Personal information
- Born: 23 November 1977 (age 48) Šibenik, SR Croatia, SFR Yugoslavia
- Nationality: Croatia
- Height: 1.96 m (6 ft 5 in)
- Weight: 110 kg (240 lb)
- Position: Defender

Senior clubs
- Years: Team
- –: VK Šibenik
- –: Mladost Zagreb
- –: Jug Dubrovnik
- 2015–2019: Olympiacos
- –: VK Solaris

National team
- Years: Team
- –: Croatia

= Andrija Komadina =

Croatian water polo player

Andrija Komadina (born 23 November 1977) is a Croatian former professional water polo player. He was a member of the Croatia men's national water polo team, played as a defender. He was a part of the Croatian team that won the fourth place at the 2005 World Championship and the fourth plaće at the 2006 World Cup. On club level, he played most notably for VK Šibenik, HAVK Mladost, VK Jug Dubrovnik and VK Solaris in Croatia, as well as for Olympiacos in Greece.
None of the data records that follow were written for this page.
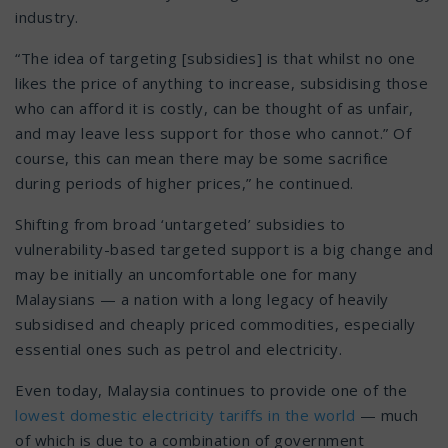
industry.
“The idea of targeting [subsidies] is that whilst no one
likes the price of anything to increase, subsidising those
who can afford it is costly, can be thought of as unfair,
and may leave less support for those who cannot.” Of
course, this can mean there may be some sacrifice
during periods of higher prices,” he continued.
Shifting from broad ‘untargeted’ subsidies to
vulnerability-based targeted support is a big change and
may be initially an uncomfortable one for many
Malaysians — a nation with a long legacy of heavily
subsidised and cheaply priced commodities, especially
essential ones such as petrol and electricity.
Even today, Malaysia continues to provide one of the
lowest domestic electricity tariffs
in the world
— much
of which is due to a combination of government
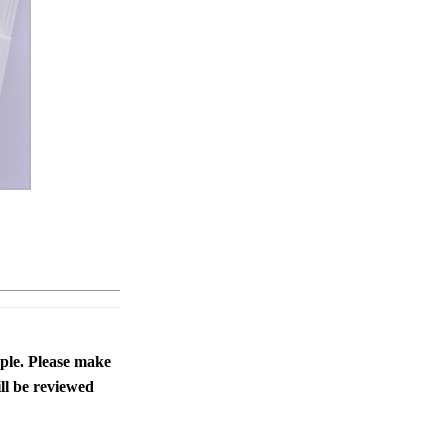
ople. Please make
ll be reviewed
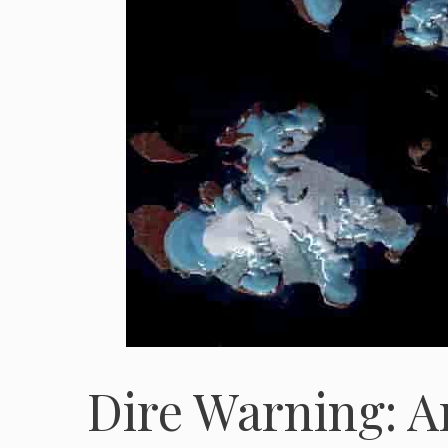
Dire Warning: A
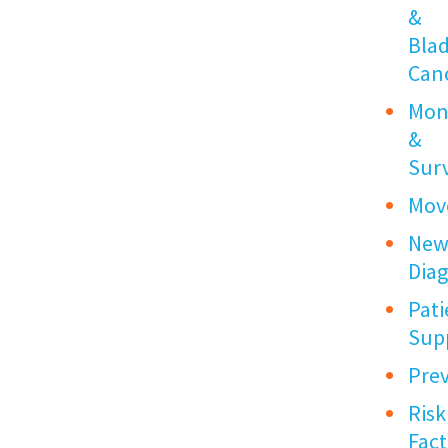
&
Bla
Can
Mon
&
Surv
Mov
New
Dia
Pati
Sup
Pre
Risk
Fact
As a member of Jug Dubrovnik, he won the 2005–06 LEN Euroleague and as a member of Olympiacos from 2006 to 2011 he won 5 Greek Championships (2007–2011), 5 Greek Cups (2007–2011) and the fourth place in the Final Four of the 2006–07 LEN Euroleague. He is currently the president of VK Vodice. He is 6 ft 5 in (1.96 m) tall and weighs 240 lb (110 kg).